The texture of everyday life remains as true to Ano Poli’s heritage as the architecture. Fleeting trends find no footholds here – this is a neighborhood of retsina and raki, not bespoke cocktails. Your order of yiaourtlou (spiced meat patties with a thick yogurt sauce) will not come on a fancy square plate, and neither will the bougiourdi (a rough fondue of slices of feta and searing hot peppers) or kazan dibi (scorched rice flour pudding) – three of many Turkish dishes that aren’t going anywhere – much of the reason the complex and well-seasoned cuisine of Thessaloniki is so praised. Rebetika – the beloved old music genre of Asia Minor (in its philosophy not dissimilar to blues) played on traditional instruments such as the bouzouki and the baglamas – drifts from open windows. Ano Poli gives a contemporary relevance to its deep cultural roots.
This untamed area of the city, although densely built and with few planned parks, is also its greenest – nature thrives with tenacity in every unplanned corner. The air is rich with the scent of fig trees and jasmine on summer nights; wet leaves and wood smoke in winter. The many paths and stairs are inhospitable to cars (only a few main thoroughfares can accommodate them) so there is no smog, and no noise either – just some crickets by night, birds by day, strains of bouzouki from tavernas and cafes, and lively conversations between upper balconies across the alleyways. (Those looking for more nature can explore the 170k of hiking trails of the Sheikh Sou Forest that borders Ano Poli’s northeastern edge.) Standing tall and majestic above all this are two of Thessaloniki’s defining monuments – lit up dramatically by night, they give the city its characteristic silhouette from below.
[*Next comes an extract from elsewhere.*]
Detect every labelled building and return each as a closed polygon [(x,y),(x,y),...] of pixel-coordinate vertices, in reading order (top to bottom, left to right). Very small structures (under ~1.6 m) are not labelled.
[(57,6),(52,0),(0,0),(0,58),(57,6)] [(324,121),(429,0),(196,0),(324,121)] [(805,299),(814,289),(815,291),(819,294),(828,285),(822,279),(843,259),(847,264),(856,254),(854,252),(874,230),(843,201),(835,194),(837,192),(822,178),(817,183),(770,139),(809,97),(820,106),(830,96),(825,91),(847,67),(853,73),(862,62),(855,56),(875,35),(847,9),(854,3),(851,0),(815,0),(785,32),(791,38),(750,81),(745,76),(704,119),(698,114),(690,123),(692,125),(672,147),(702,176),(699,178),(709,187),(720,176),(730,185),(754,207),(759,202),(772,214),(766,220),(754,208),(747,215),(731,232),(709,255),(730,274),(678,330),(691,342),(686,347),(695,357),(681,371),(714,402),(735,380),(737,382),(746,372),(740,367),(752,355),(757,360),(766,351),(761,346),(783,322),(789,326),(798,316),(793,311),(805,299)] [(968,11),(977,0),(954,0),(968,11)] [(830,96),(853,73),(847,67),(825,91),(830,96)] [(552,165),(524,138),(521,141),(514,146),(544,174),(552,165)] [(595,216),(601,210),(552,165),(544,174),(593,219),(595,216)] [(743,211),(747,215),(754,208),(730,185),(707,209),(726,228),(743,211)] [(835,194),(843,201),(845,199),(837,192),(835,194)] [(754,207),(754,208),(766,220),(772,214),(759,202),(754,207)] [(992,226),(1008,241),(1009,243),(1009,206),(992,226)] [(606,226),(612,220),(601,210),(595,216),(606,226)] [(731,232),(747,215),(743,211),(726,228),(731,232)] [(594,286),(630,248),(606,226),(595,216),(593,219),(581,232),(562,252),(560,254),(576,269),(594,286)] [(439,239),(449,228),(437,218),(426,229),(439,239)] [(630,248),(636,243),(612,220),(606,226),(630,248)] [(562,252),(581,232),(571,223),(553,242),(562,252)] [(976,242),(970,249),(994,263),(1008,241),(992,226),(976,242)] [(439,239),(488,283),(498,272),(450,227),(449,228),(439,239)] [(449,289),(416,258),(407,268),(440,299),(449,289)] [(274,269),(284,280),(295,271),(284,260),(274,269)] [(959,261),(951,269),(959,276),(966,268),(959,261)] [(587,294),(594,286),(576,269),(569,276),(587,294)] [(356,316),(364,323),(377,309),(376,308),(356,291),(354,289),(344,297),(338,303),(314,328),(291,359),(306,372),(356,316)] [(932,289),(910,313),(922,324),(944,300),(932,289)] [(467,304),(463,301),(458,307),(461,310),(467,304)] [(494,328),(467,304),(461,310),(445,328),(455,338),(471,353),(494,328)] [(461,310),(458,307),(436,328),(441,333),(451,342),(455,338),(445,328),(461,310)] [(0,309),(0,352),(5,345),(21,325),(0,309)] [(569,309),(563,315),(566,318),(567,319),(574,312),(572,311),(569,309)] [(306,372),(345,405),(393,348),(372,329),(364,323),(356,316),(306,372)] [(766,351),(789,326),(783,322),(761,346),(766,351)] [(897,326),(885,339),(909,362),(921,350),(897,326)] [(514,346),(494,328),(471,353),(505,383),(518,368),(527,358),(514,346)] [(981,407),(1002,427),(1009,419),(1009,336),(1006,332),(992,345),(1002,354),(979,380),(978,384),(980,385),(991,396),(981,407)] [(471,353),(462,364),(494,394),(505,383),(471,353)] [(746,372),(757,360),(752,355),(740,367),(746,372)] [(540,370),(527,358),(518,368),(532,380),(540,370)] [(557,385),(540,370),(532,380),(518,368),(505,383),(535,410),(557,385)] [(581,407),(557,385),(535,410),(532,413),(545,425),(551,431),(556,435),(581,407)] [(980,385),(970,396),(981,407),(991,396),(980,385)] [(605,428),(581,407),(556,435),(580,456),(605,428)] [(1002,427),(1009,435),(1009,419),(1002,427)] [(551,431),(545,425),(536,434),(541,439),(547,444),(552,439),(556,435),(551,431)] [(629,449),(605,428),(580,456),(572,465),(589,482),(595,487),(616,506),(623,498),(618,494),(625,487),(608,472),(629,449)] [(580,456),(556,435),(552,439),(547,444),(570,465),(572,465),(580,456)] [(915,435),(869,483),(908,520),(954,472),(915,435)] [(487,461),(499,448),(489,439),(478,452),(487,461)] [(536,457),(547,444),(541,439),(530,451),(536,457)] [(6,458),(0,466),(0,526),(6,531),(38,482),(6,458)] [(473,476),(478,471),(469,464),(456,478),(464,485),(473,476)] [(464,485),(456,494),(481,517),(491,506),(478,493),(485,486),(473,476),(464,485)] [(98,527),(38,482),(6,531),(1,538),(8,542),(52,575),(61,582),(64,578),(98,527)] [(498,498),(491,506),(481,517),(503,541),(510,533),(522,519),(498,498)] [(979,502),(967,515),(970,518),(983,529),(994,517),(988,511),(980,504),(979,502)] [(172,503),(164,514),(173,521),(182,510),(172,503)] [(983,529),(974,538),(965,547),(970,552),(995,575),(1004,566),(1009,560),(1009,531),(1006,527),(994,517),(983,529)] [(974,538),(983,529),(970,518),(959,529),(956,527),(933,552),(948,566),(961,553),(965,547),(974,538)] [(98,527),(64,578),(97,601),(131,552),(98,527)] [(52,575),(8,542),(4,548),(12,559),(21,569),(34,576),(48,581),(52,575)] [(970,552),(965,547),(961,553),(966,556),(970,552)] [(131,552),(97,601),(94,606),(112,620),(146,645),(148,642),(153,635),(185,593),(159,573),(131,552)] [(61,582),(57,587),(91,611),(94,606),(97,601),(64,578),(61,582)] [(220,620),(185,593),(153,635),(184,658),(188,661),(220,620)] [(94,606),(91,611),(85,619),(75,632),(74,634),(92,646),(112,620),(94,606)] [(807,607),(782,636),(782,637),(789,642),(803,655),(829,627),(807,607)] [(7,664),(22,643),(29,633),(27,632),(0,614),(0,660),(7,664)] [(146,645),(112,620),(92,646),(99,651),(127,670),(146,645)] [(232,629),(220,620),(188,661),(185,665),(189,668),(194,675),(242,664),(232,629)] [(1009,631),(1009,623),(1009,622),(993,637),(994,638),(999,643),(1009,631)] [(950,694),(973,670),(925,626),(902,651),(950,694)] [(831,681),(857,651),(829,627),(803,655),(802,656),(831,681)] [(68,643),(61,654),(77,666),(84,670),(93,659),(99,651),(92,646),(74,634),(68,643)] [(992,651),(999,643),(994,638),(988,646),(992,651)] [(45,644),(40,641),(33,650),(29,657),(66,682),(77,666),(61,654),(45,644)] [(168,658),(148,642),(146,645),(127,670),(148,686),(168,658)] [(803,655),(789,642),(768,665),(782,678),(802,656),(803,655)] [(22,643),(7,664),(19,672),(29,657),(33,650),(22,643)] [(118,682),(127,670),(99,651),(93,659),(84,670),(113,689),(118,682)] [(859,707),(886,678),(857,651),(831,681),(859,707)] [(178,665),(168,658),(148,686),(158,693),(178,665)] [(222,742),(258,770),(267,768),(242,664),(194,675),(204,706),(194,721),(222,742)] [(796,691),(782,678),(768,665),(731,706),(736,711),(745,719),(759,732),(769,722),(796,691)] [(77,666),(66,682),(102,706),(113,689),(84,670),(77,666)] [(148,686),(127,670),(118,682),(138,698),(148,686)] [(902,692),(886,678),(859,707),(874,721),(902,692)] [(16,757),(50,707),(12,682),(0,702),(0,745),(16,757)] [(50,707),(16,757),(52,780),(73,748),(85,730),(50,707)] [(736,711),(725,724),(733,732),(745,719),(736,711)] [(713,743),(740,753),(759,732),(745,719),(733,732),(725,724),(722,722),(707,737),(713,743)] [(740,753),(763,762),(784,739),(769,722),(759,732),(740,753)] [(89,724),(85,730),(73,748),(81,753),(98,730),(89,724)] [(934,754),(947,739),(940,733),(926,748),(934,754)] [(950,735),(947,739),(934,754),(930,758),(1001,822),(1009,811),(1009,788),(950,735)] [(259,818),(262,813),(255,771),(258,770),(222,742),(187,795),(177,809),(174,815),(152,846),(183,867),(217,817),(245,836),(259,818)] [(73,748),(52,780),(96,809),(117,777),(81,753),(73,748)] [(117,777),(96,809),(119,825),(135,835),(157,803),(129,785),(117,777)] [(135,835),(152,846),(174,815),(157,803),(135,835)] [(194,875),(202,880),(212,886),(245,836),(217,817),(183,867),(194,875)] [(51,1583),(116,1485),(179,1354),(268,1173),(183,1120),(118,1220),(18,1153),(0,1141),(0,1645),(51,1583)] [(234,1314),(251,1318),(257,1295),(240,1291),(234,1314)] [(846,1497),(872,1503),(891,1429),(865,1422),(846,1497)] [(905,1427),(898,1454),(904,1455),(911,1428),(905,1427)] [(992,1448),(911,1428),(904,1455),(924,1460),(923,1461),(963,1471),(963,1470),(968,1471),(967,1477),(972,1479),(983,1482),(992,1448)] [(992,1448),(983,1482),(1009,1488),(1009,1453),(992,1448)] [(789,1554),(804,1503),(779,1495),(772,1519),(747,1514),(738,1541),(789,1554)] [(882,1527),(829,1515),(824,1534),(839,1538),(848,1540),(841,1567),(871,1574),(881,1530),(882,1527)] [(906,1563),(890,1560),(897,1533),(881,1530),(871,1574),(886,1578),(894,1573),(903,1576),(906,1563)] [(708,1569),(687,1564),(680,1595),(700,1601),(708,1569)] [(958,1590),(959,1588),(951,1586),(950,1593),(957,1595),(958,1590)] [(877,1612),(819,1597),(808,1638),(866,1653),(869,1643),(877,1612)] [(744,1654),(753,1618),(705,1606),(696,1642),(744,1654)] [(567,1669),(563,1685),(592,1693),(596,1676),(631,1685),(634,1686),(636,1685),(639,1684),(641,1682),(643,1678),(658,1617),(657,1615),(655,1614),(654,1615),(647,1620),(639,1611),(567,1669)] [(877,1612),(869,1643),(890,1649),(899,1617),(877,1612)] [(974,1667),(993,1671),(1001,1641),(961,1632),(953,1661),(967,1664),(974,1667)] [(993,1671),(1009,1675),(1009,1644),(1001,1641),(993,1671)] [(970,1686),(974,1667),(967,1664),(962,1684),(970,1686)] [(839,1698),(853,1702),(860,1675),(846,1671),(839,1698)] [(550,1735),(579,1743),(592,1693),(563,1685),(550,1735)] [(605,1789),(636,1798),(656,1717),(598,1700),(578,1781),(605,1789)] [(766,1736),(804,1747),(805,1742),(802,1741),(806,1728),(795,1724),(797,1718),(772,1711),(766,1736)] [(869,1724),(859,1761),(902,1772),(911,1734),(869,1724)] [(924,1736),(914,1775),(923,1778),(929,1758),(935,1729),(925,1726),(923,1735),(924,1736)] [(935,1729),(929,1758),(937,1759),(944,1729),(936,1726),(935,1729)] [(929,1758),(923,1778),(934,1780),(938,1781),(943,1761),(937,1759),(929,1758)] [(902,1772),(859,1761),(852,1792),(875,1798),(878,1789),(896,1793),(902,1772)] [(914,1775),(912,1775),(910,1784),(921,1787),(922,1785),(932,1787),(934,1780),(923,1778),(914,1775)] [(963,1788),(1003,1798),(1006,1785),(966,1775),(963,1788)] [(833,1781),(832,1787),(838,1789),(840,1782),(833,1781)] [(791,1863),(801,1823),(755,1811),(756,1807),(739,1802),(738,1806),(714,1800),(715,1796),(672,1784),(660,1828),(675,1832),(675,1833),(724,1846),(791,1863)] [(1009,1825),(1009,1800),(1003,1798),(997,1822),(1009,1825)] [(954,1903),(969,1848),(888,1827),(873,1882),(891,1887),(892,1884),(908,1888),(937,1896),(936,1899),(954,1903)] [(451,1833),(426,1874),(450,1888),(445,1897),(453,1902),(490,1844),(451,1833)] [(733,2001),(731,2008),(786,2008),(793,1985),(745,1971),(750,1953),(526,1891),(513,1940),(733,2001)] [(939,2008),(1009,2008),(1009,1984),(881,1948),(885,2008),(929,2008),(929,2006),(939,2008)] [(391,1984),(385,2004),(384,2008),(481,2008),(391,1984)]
The Yenti Koule (also called the Eptapyrgio – literally “Seven Tower Fortress”) has crowned the hill since the 15th century. The fortress later became a prison of some reputation – immortalized in many a rebetika song – and was in use until 1989. Just to the east of this, near the beginning of Eptapyrgiou Street, the Byzantine city walls of the north and the east join in a crenellated fairytale of a tower, formerly an artillery emplacement, now the city’s breathtakingly romantic postcard – the Trigonion (added in the 14th/15th century), site of two of the old city gates. Here the entire city stretches out before you, as well as the Thermaic Gulf and snow-capped Mount Olympus. This spot is as popular with locals as with tourists – every evening before sunset, students climb through the not-so-serious fence, bringing with them guitars and retsina to spend the evening in the ruins of the wall, under the stars.